TASK GOAL >> Using the records that follow, work out the number of lines with the word "left" in them; reply with that number only.

>>>

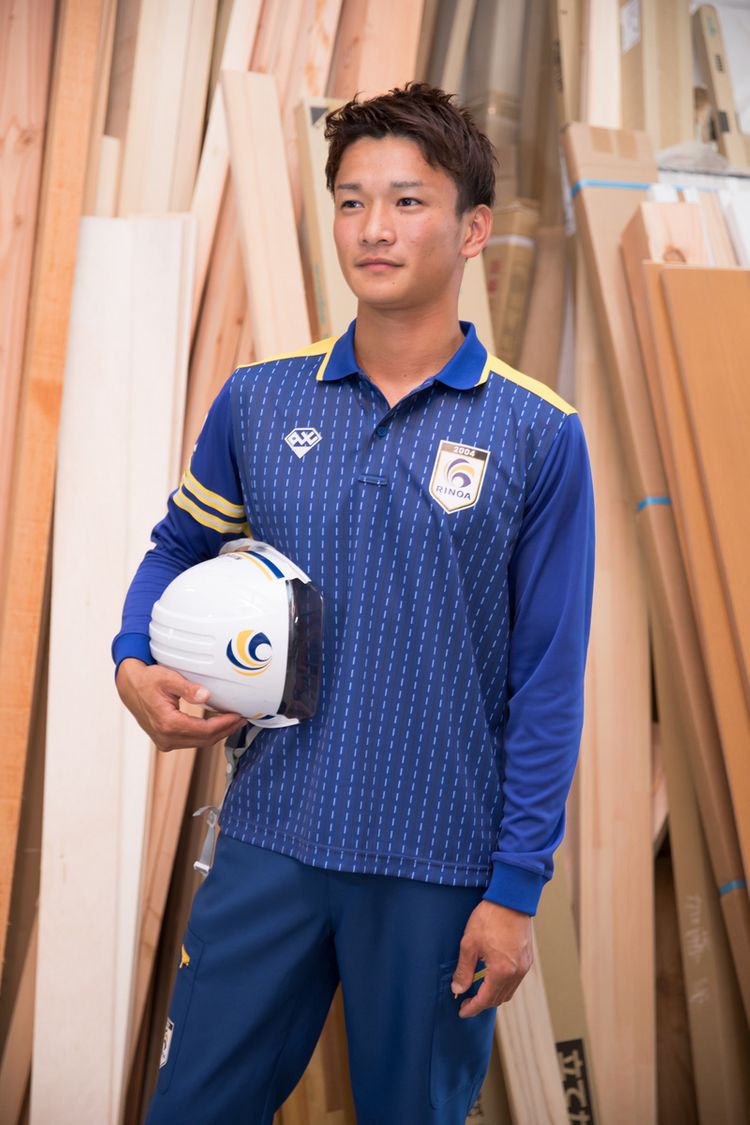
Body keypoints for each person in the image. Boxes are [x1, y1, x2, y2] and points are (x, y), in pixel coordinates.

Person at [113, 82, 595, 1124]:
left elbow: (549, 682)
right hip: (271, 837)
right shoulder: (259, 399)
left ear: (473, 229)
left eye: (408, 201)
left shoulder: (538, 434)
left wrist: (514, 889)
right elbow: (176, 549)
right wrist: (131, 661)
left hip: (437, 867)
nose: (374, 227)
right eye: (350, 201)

<<<

TASK RESPONSE >> 6